Camera metadata records:
# # # # # # #

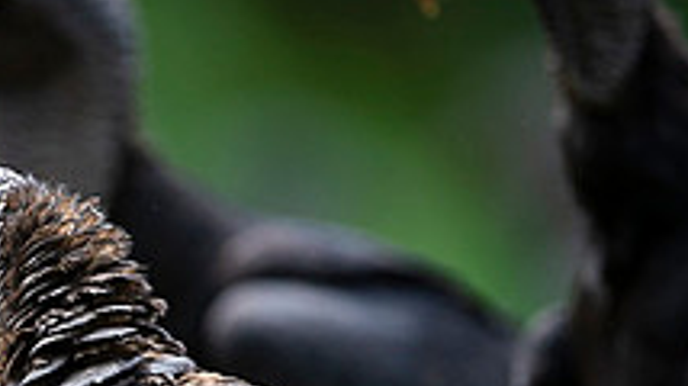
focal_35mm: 1550
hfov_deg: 1.4
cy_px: 537
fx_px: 28256
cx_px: -100
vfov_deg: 0.8
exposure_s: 1/500
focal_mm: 500
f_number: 4
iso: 400
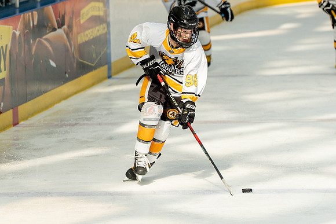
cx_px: 106
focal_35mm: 325
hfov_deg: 6.3
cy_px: 162
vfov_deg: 4.2
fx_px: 3038
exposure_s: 1/1600
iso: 800
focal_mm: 150
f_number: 3.5
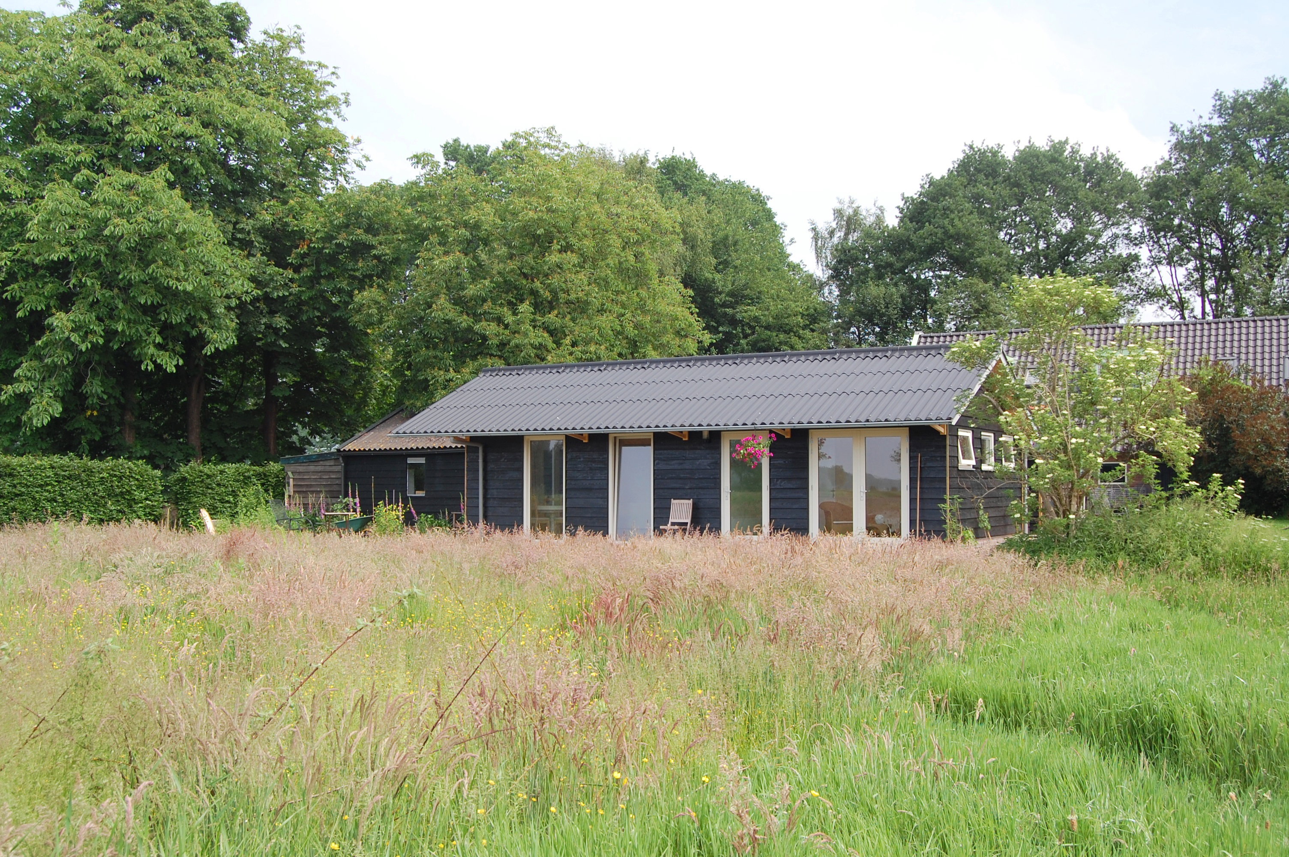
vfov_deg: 34.1
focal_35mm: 39
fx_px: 1395
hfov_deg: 49.6
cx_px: 644
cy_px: 428
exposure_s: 1/200
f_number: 7.1
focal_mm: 26
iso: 200
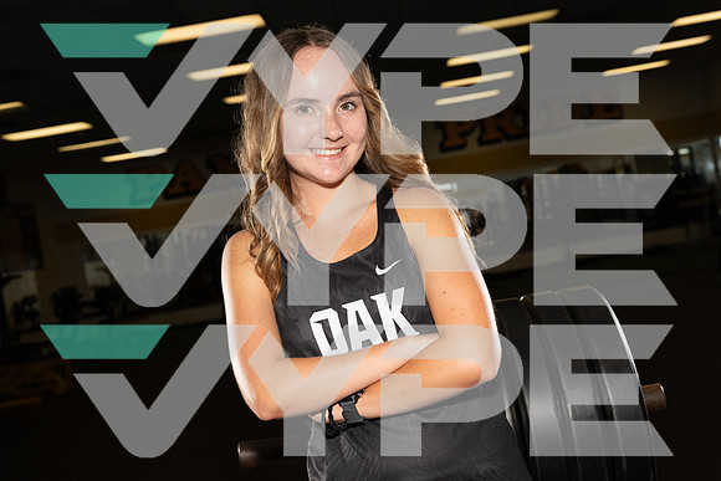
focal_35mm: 52
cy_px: 240
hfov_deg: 38.2
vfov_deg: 26.0
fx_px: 1042
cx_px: 360
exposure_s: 1/250
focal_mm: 52
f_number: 7.1
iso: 400
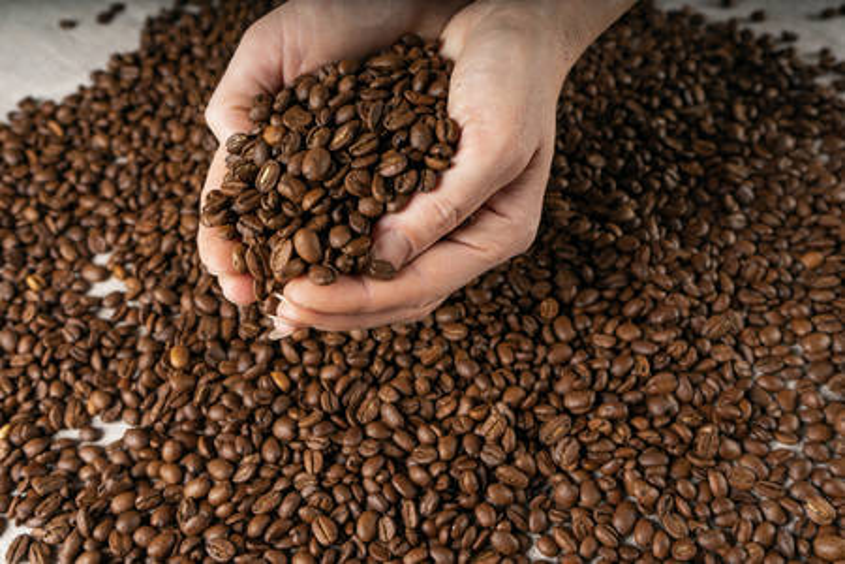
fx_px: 775
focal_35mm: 33
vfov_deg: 40.0
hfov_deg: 57.2
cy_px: 282
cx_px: 422
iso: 100
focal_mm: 33
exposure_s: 1/200
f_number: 7.1
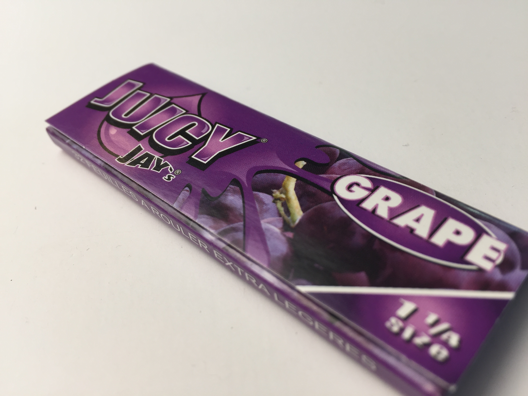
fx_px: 442
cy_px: 198
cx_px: 264
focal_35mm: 29
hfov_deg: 61.7
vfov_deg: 48.2
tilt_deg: -45.9
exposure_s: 1/120
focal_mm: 4.15
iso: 32
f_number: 2.2
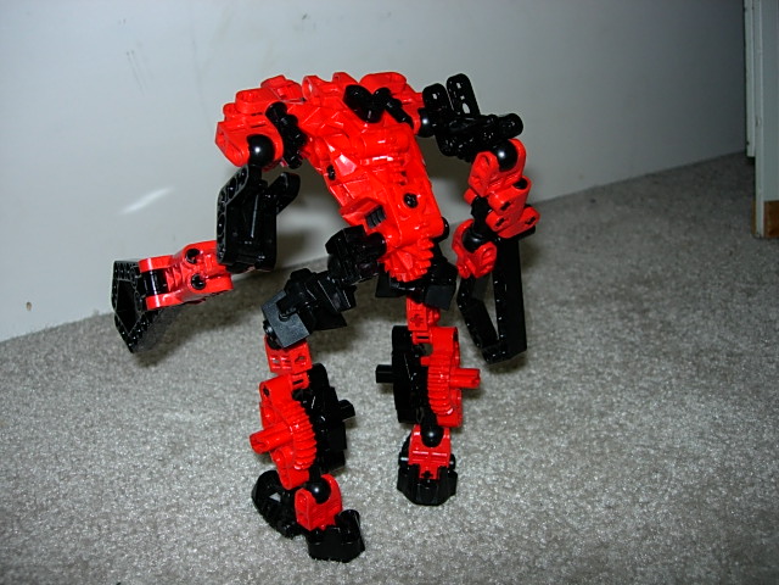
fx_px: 855
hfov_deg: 49.0
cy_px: 292
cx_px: 390
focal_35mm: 38
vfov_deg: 37.7
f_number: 2.8
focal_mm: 7.8
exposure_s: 1/64
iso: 79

# # # # # # #

WHAT THE EXERCISE ASKS: When you copy the data above, keep each line exact and omit the pictures.

WORKED SOLUTION:
focal_35mm: 1550
hfov_deg: 1.4
cy_px: 537
fx_px: 28256
cx_px: -100
vfov_deg: 0.8
exposure_s: 1/500
focal_mm: 500
f_number: 4
iso: 400
cx_px: 106
focal_35mm: 325
hfov_deg: 6.3
cy_px: 162
vfov_deg: 4.2
fx_px: 3038
exposure_s: 1/1600
iso: 800
focal_mm: 150
f_number: 3.5
vfov_deg: 34.1
focal_35mm: 39
fx_px: 1395
hfov_deg: 49.6
cx_px: 644
cy_px: 428
exposure_s: 1/200
f_number: 7.1
focal_mm: 26
iso: 200
focal_35mm: 52
cy_px: 240
hfov_deg: 38.2
vfov_deg: 26.0
fx_px: 1042
cx_px: 360
exposure_s: 1/250
focal_mm: 52
f_number: 7.1
iso: 400
fx_px: 775
focal_35mm: 33
vfov_deg: 40.0
hfov_deg: 57.2
cy_px: 282
cx_px: 422
iso: 100
focal_mm: 33
exposure_s: 1/200
f_number: 7.1
fx_px: 442
cy_px: 198
cx_px: 264
focal_35mm: 29
hfov_deg: 61.7
vfov_deg: 48.2
tilt_deg: -45.9
exposure_s: 1/120
focal_mm: 4.15
iso: 32
f_number: 2.2
fx_px: 855
hfov_deg: 49.0
cy_px: 292
cx_px: 390
focal_35mm: 38
vfov_deg: 37.7
f_number: 2.8
focal_mm: 7.8
exposure_s: 1/64
iso: 79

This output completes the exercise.